Thank you for your super fast response! Great, I just wanted to make sure the content of the output folder wouldn't be deleted if I set it to the same one as my previous run.

One more question: since the mapping step had already started at the moment the run crashed I have a lot of temp files with the format 'filtered.Aligned.GeneTagged.sorted.bam.tmp.00XX.bam'. Since zUMIs appends content into these files, is it advisable to delete them before rerunning, or would new files be created by default?

Best,

Ana C.

cziegenhain commented 2 years ago

No problem. It should overview any existing tmp files like this, but you can also delete them before to be sure - it should not really matter.

Anacristina0914 commented 2 years ago

Perfect! thank you very much!

Anacristina0914 commented 2 years ago

Hello, again!

I thought I would post some additional comments (please feel free to correct me if i'm wrong) in case it is helpful for someone attempting run zumis starting from the mapping step.

I re-ran zumis, and decided not to delete any files.

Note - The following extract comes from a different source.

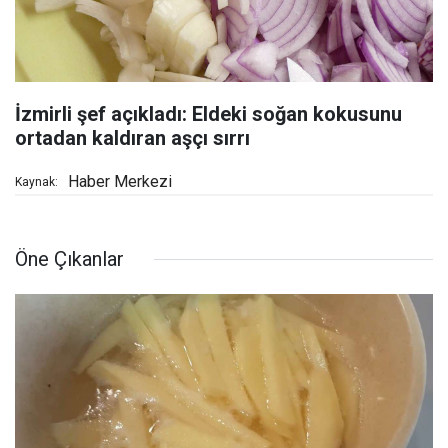
İzmirli şef açıkladı: Eldeki soğan kokusunu
ortadan kaldıran aşçı sırrı
Haber Merkezi
Kaynak:
Öne Çıkanlar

The first time I got an error:

'EXITING because of FATAL INPUT ERROR: --readFilesType SAM requires specifying SE or PE reads SOLUTION: specify --readFilesType SAM SE for single-end reads or --readFilesType SAM PE for paired-end reads'

This was corrected by simply adding an additional line stating 'read_layout: PE' at the end of the yaml file. I submitted the job a second time, and after running for about 39h it crashed, this time the error was the following:

_[1] "Coordinate sorting intermediate bam _file..." [E::hts_openformat] Failed to open file /zUMIs_output/.filtered.Aligned.GeneTagged.sorted.bam.tmp.00XX.bam _samtools sort: failed to create temporary file "//zUMIs_output/.filtered.Aligned.GeneTagged.sorted.bam.tmp.00XX.bam": File exists . . ._

Which makes me believe I should've deleted the tmp files previously generated by zumis before re-running the job. I have now deleted the files (.filtered.Aligned.GeneTagged.sorted.bam.tmp.00XX.bam) and resubmitted the job, hopefully it will work this time!